Maryland Governor Says State Fielded 'Hundreds Of Calls' About Ingesting Clorox After Donald Trump's Comments

Maryland Governor Larry Hogan said his state saw a surge in phone calls asking if it was safe to ingest cleaning products after a controversial statement from Donald Trump wondering whether this might be a treatment for coronavirus.

Hogan spoke out against Trump's message on Sunday, saying during an appearance on ABC's This Week that Trump is sending "a wrong message" to Americans. As Newsweek reported, Hogan said many residents in the state wondered if it was safe to ingest Clorox bleach or alcohol cleaning products, as Trump suggested during a Thursday daily press briefing on the response to the coronavirus.

Trump came under widespread criticism for the comment, with a number of public health experts speaking out and warning people not to take the advice as it could be dangerous or potentially fatal to inject or ingest cleaning products. Trump later walked back the comments, claiming that he was just being sarcastic and retweeting the advice of the Centers for Disease Control and Prevention to only use cleaning products in a way that their instructions intend.

During his appearance on Sunday, Hogan said that it is imperative for the president to stick to the facts since his daily press briefings reach such a wide audience.


Read This: 10 Items You Can (And Should) Buy On Amazon Right Now


"Well, look I think it's really important, this has been important to me since day one, about communicating very clearly on the facts," Hogan said.
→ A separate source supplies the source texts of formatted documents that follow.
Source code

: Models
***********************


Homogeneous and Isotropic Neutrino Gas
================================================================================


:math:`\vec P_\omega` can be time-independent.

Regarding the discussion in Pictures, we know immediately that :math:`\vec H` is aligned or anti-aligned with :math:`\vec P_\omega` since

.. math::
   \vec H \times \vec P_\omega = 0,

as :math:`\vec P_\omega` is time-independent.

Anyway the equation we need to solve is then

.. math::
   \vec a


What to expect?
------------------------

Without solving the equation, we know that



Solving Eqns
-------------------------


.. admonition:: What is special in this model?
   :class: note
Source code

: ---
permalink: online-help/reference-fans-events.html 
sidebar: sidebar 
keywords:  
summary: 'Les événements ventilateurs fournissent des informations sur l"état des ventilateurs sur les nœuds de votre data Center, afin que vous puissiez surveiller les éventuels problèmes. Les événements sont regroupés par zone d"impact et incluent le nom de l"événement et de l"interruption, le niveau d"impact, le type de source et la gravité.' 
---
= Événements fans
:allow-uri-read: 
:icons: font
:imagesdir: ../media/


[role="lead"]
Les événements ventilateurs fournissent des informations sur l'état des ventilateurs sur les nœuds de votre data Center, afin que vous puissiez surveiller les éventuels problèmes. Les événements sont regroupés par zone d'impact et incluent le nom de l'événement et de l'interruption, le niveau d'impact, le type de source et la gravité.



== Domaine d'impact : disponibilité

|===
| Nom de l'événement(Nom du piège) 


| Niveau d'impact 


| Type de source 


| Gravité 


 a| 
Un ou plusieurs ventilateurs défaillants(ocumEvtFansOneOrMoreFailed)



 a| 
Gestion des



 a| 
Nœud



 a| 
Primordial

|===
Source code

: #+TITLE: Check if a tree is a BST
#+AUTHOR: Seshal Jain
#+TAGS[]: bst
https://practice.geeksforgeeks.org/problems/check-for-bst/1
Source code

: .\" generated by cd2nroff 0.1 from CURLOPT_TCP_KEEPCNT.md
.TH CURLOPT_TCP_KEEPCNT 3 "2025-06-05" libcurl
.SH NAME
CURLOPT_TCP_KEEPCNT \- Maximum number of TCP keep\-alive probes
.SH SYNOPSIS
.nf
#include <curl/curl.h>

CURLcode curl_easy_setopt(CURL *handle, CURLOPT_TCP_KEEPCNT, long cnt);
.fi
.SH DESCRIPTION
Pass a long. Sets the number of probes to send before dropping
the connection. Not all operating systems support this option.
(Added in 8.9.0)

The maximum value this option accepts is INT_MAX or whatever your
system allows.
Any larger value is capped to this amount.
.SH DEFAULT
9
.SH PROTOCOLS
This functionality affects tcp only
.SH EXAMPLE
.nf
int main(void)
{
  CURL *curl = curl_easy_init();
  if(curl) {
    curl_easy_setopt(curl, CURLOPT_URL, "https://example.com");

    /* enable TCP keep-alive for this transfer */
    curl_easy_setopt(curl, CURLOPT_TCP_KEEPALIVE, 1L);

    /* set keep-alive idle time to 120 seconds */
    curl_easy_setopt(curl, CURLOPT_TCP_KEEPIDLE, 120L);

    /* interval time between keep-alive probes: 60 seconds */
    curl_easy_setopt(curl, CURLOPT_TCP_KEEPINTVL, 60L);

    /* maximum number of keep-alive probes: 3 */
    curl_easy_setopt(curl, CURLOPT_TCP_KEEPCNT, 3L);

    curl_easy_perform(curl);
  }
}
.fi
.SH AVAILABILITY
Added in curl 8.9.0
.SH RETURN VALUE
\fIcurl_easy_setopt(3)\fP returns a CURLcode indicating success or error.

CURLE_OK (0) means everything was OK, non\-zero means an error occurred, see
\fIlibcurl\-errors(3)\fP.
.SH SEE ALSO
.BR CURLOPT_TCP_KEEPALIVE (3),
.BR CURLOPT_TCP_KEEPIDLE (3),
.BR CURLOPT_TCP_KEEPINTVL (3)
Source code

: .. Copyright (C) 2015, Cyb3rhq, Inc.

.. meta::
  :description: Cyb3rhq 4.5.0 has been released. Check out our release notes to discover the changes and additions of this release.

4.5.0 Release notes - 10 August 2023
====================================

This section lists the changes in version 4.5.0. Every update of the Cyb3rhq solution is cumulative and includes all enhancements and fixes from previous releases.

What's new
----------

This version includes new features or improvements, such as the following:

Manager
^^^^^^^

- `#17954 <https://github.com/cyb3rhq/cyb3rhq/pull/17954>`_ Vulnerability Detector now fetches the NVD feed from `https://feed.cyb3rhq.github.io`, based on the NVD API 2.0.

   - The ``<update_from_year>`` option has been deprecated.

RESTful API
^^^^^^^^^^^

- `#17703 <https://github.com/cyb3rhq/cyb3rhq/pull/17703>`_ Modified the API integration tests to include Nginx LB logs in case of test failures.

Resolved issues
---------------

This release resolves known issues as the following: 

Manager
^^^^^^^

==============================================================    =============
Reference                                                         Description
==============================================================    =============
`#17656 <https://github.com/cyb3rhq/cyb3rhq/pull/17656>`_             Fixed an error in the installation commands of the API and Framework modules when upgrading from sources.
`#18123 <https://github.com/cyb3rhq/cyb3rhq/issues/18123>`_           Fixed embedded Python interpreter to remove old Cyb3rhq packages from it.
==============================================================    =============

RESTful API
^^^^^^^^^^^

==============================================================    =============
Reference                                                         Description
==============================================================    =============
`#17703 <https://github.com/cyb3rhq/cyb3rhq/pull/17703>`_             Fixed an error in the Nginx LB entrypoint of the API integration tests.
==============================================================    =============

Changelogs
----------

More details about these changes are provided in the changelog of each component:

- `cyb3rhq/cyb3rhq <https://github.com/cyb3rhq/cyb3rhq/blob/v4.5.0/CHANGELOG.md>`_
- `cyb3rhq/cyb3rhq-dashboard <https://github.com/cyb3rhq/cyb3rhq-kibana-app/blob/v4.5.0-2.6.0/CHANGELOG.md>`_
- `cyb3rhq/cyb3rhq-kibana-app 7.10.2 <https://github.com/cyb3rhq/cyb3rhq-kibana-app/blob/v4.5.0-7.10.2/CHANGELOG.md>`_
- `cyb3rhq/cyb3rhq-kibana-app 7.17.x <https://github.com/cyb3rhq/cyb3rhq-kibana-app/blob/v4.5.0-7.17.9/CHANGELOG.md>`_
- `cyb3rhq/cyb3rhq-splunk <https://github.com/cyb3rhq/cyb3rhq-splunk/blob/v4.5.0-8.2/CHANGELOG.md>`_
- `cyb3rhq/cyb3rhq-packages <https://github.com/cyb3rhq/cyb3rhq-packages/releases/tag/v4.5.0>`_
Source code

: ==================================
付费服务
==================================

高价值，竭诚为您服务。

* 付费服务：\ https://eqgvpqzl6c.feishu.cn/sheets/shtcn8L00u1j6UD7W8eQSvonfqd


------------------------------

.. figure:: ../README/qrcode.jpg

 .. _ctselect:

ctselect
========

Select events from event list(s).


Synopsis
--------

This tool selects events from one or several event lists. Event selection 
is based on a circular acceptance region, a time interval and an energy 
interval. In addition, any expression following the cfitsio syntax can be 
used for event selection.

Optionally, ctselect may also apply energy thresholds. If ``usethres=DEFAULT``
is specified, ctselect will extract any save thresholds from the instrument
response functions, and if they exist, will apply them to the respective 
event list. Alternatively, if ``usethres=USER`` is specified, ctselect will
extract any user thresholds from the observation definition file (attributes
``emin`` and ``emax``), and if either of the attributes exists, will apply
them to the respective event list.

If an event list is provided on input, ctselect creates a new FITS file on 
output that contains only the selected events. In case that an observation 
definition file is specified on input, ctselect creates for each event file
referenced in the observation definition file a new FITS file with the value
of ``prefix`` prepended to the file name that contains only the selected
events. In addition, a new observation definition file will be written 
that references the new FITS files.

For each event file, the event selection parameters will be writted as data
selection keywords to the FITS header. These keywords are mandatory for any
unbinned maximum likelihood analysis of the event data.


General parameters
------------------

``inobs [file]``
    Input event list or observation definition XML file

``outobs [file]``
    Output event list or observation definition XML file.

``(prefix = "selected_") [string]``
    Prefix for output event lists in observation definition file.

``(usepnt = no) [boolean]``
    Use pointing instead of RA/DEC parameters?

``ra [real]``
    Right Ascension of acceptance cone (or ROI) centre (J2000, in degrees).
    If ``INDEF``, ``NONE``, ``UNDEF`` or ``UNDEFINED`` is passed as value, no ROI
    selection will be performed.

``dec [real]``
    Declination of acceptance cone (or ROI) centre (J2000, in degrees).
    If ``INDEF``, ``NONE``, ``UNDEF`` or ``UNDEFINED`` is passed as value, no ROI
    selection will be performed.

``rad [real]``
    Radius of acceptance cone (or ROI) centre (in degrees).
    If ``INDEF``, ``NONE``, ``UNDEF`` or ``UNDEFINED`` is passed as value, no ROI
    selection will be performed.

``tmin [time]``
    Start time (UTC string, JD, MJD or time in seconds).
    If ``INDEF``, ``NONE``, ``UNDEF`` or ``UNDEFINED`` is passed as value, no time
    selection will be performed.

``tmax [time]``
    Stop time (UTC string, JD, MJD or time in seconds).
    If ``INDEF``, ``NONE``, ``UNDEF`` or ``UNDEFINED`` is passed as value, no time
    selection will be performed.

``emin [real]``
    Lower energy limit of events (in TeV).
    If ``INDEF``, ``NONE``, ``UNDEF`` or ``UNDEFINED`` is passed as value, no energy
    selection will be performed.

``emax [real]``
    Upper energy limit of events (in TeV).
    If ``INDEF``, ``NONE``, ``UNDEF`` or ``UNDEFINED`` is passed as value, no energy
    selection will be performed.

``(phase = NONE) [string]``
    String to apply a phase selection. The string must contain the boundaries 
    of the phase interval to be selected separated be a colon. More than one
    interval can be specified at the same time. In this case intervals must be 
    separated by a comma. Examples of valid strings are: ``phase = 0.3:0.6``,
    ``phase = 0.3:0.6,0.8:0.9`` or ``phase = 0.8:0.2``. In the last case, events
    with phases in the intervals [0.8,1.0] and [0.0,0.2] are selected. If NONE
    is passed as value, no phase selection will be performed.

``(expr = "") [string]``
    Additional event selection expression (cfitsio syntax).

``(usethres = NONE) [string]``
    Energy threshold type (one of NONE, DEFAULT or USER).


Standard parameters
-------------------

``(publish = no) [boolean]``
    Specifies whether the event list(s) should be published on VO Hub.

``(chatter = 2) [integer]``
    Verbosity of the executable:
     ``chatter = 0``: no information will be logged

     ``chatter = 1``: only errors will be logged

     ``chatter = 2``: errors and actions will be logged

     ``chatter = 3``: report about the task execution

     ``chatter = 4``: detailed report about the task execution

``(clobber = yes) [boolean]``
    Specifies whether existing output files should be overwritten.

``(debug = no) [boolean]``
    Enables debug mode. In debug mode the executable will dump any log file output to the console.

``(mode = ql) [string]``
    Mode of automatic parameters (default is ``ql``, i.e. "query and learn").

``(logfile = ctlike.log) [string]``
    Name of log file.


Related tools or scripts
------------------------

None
"Because people listen to these press conferences. They listen when the governor holds a press conference and they certainly pay attention when the president of the United States is standing there giving a press conference about something as serious as this worldwide pandemic."
Maryland was not the only state to see a rise in interest on household cleaning products after Trump's statement. As The Inquisitr reported, New York City saw a sharp rise in calls to poison control about ingesting cleaning products in the hours after the comments.

Some members of Trump's administration have continued to address the controversy, including top expert Dr. Deborah Birx. Appearing on CNN's State of the Union, Birx said it bothers her that Trump's comments about disinfectant continued to make the news, saying the controversy was taking away from the important messaging that needs to reach the American people. Birx had previously defended Trump by claiming he was not intending to give medical advice but was instead working through the information he had recently learned.